◆ **Task goal**: Retype the data without changes, starting at the line that contains "kingdom: Animalia" and ending with the last line of the data.

◆ **Records**:
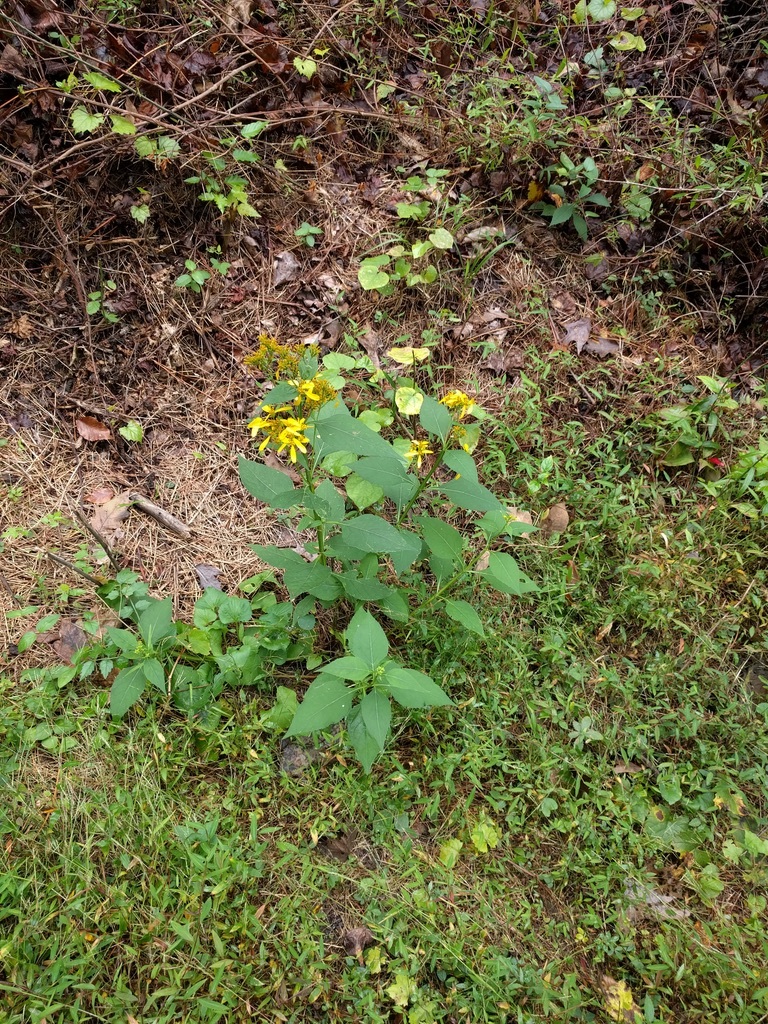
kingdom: Plantae
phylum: Tracheophyta
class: Magnoliopsida
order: Asterales
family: Asteraceae
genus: Verbesina
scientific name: Verbesina occidentalis
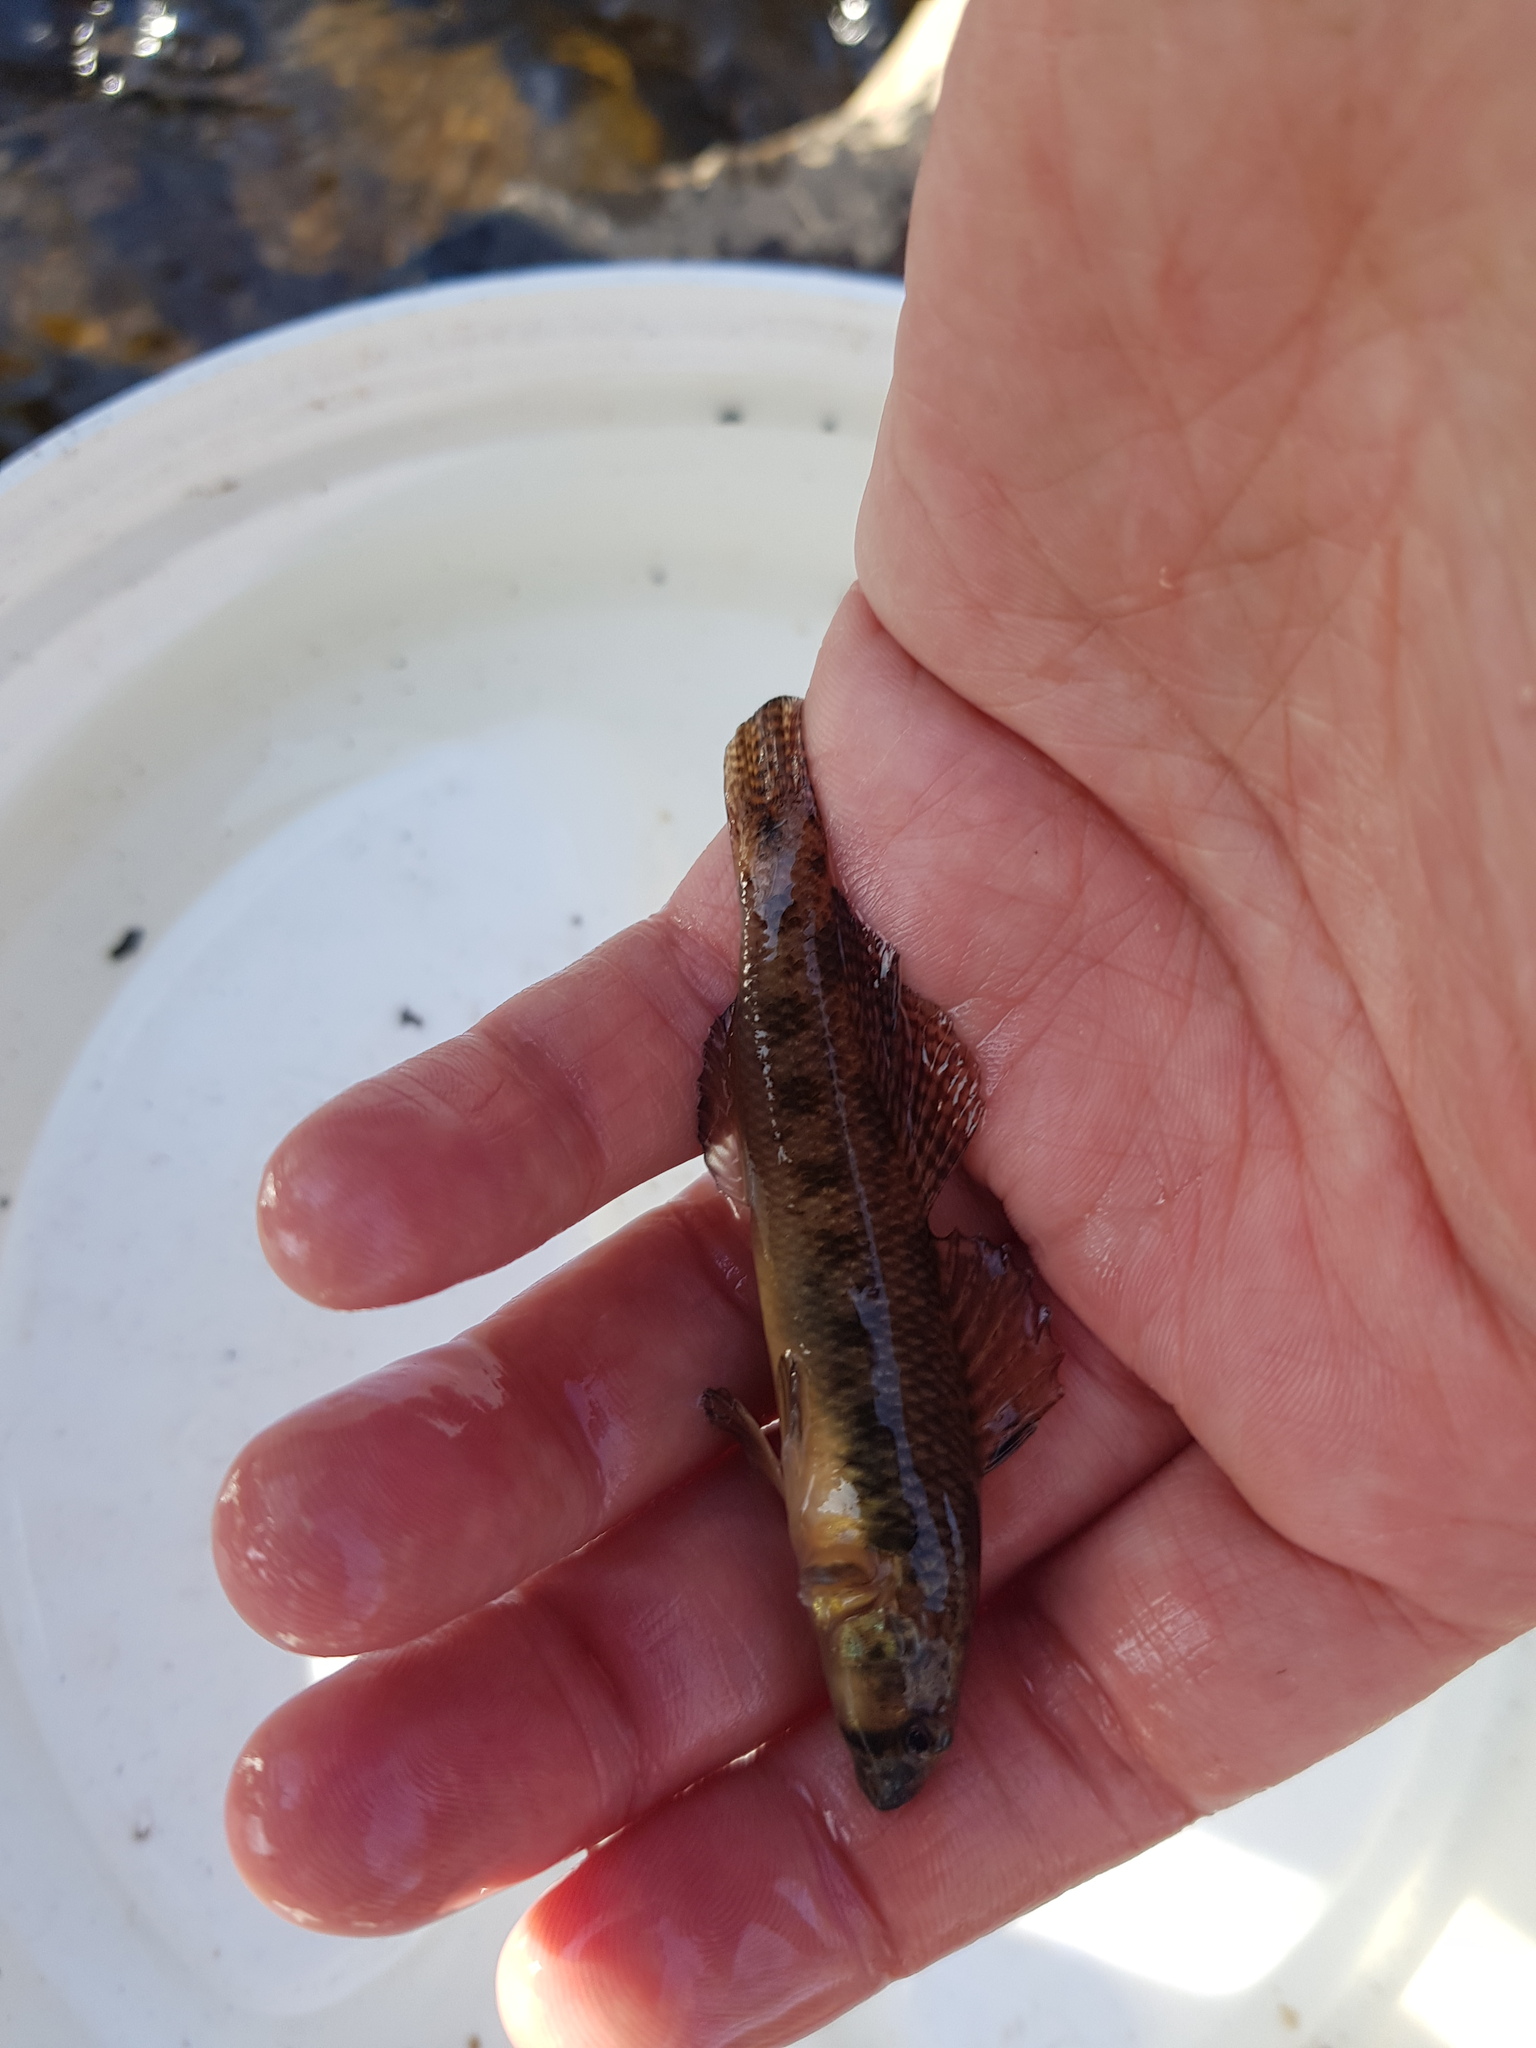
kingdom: Animalia
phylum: Chordata
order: Perciformes
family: Percidae
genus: Etheostoma
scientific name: Etheostoma olmstedi
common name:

◆ **Written solution**:
kingdom: Animalia
phylum: Chordata
order: Perciformes
family: Percidae
genus: Etheostoma
scientific name: Etheostoma olmstedi
common name:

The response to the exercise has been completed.